When applications are benchmarked and/or stress tested, it is frequently the case that while the server environment is a good approximation of the deployment environment, the simulated client environment is by necessity only a very rough approximation of the real world. Consider the network speed between test client and test server, this is frequently a 100Mbs (or even a gigabit) LAN connection. Unfortunately the load profile of 1000 simulated users share 1 fast connection can be vastly different from that of 1000 real users on 1000 ISP limited connections.
Assuming all users are broadband and that average transfer rates can be maintained at an average of 1Mbs. This means that content can take over 100 times as long to transfer over an ISP limited connection than over a fast local LAN. This means that a 20KB logo takes 0.15s to serve, the 250KB content of a typical home page takes 1.9s, a 1MB images takes 8s and a 5MB mpeg or pdf takes 40s
The problem with this latency, is that blocking servlet containers will need to allocate a thread while that content is being flushed to the client. If a blocking container is serving 10 mpegs per second then 400 threads could be needed by a non-asynchronous server just to flush the content! Serving 20KB dynamic content to 1000 requests per second needs 156 threads dedicated to flushing content above and beyond the threads needed to receive requests, handling them and generate the responses.

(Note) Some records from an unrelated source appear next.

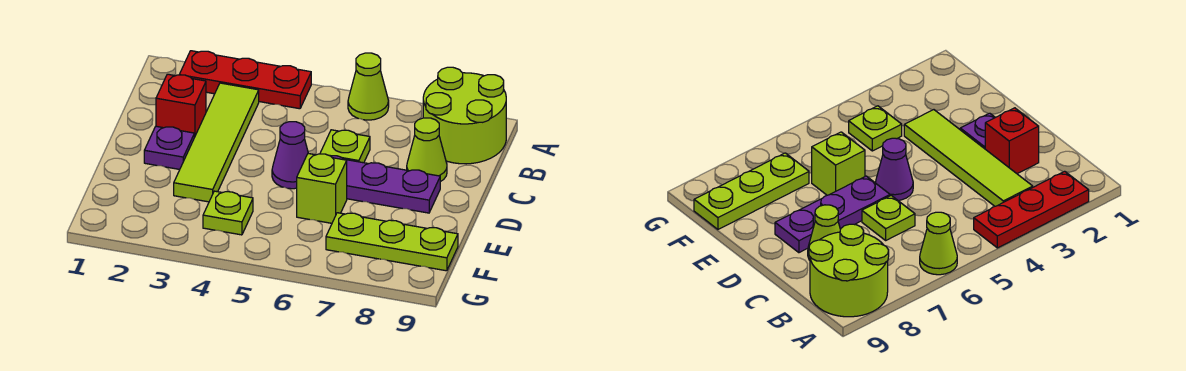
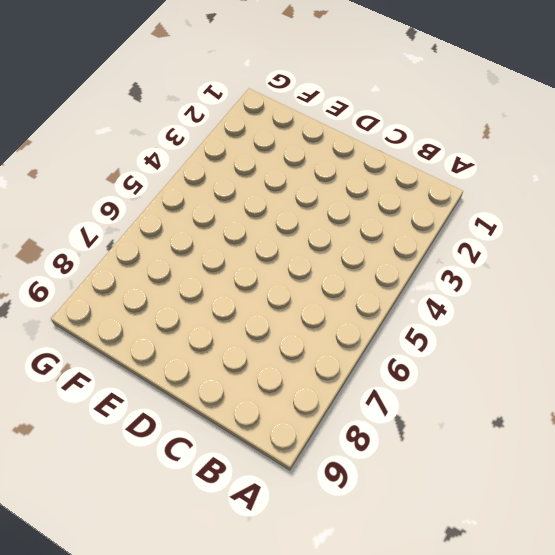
none -> red 1x3 plate [180,51,311,109]
none -> lime 1x1 cone [348,53,389,120]
none -> lime 2x2 round brick [423,67,506,164]

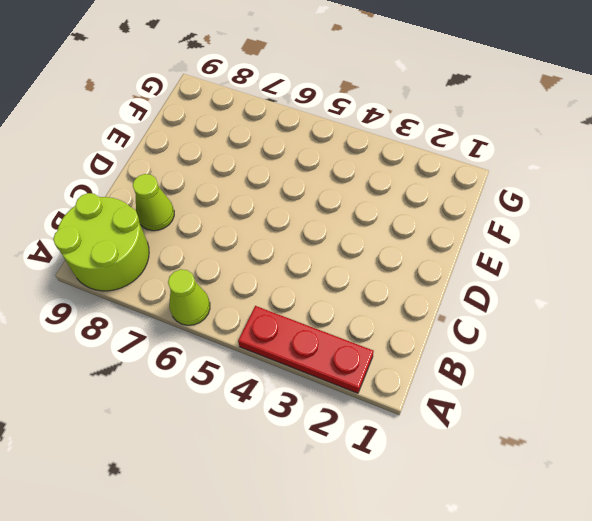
none -> lime 1x4 tile [174,83,259,202]
none -> red 1x1 brick [156,74,206,137]
none -> lime 1x1 plate [320,130,370,163]

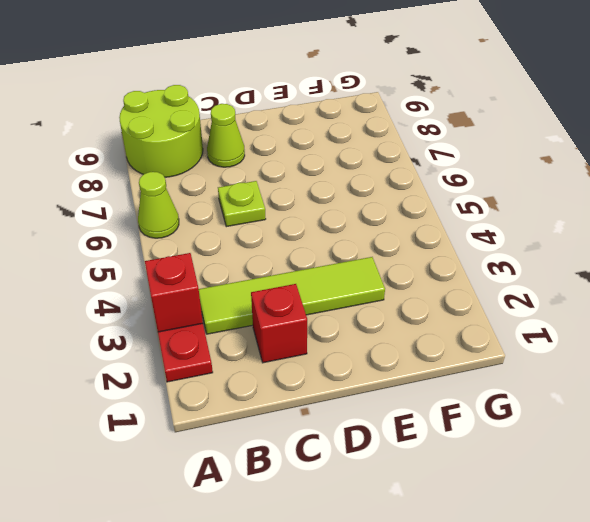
red 1x1 brick [145,253,203,332] -> none
none -> purple 1x1 plate [144,126,194,169]
none -> purple 1x1 cone [272,122,308,189]
none -> purple 1x3 plate [331,156,440,213]

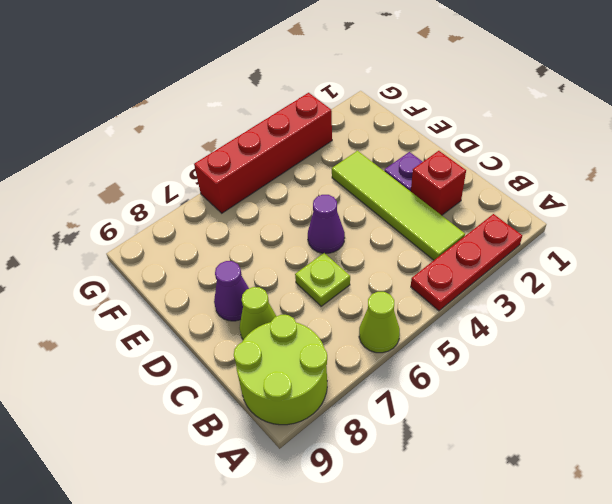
purple 1x1 cone [214,261,249,321] -> purple 1x3 plate [331,156,440,213]
red 1x4 brick [194,93,332,213] -> none
none -> lime 1x1 brick [297,154,347,223]
none -> lime 1x1 plate [203,191,253,235]
none -> lime 1x3 plate [326,213,458,271]

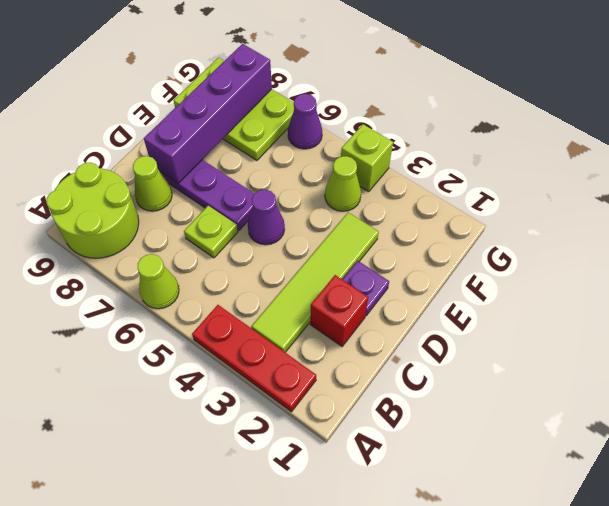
purple 1x4 brick [144,44,272,183] -> none
lime 1x1 cone [325,156,361,211] -> lime 1x1 plate [203,191,253,235]
lime 2x3 plate [174,58,294,160] -> lime 1x3 plate [326,213,458,271]
lime 1x1 brick [341,124,393,192] -> lime 1x1 brick moved to [297,154,347,223]
purple 1x1 cone [288,94,322,149] -> none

While servlets are blocking, Jetty 6 has asynchronous features that allow threads to be freed while content is being flushed after a servlet has returned from service. If the content being served is static content, then an NIO memory mapped buffer is used to directly send the content to the Socket Channel, a thread is only allocated to handle the initial request and the remainder of the content is flushed by the JVM and operating system without any user threads being allocated.
For dynamic content, Jetty 6 will buffer content until the buffer is filled, the servlet flushes the buffer or the servlet returns from the service method. In this later case, Jetty is able to flush the buffer asynchronously and only allocate a thread for the short period needed to initiate the write of each block of data. Because of Jetty’s flexible buffer allocation mechanism, large content buffers can be allocated which will mean that servlets will frequently run to completion without blocking and then the generated content is asynchronously flushed.
For example, I ran Jetty 6 on a mid-sized amazon EC2 node serving 20KB dynamic content at 80 requests per second. Over an 8Mbs link with a 180ms ping time over 40 threads were needed to when running in blocking mode (content flushed by servlet). In asynchronous mode, the content was served with only 2 threads! When the same test was run locally, 2 threads were sufficient in both cases.
So in summary, there are two morals to this blog! Firstly asynchronous features can have a significant impact on the scalability of your web application, even if you are not using any Ajax clients. Secondly, running benchmarks on fast networks may give you a very false reading on the true scalability of your application.